Many of my friends are getting married and starting families of their own, yet when I discuss my work as an estate planning attorney, the immediate response is “I should give your business card to my parents!” However, as Millennials settle down, we need to begin planning for our futures to protect our families through life’s changes.

The Last Will and Testament is the first document most people think of when they think of estate planning – it directs what happens to your estate after your death. Without a Will, the entire process is left up to the court. In Georgia, for a married couple with children, if a spouse dies without a Will, the estate is divided among the surviving spouse and children.

A minor child cannot legally own any property that he or she inherits. Without a good plan in place, a court would appoint someone to manage the assets. The person appointed is supervised by the court and must abide by strict rules. Once the child is 18, all of the assets must be distributed to the child, regardless of his or her ability to manage those assets. If the child’s parent had a properly drafted Will, the assets could have been left to the child in a trust. The Will would dictate terms ofthe trust, who would be in control of the assets, and how and when those assets may be used.

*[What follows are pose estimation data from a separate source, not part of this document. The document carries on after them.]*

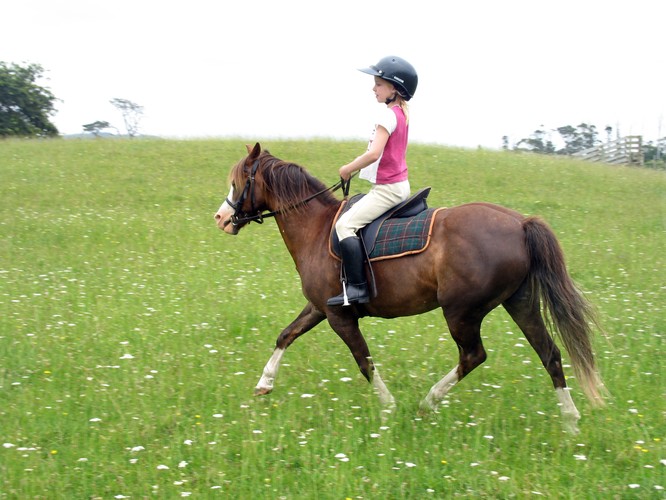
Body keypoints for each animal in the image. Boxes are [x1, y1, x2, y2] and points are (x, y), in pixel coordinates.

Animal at [214, 143, 605, 433]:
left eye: (238, 181)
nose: (221, 218)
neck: (317, 227)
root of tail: (520, 223)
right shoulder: (320, 308)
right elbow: (286, 334)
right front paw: (264, 383)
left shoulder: (340, 316)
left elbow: (364, 361)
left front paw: (388, 407)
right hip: (519, 303)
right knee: (549, 353)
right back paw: (571, 423)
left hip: (461, 312)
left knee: (473, 355)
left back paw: (427, 403)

If both parents pass away, someone needs to care for minor children. The best way to ensure that the Court appoints the person of your choosing to fulfill this role is to name a guardian in your Will. Without any indication, the Court is left to appoint a guardian on its own. This uncertainty can result in legal conflicts between family members over who is best suited to care for minor children.

Millennials, we need to think of estate planning not only for our parents, but also for our own families. Making these decisions now protects your family, provides for their future, and alleviates unnecessary chaos and confusion during an extremely difficult time.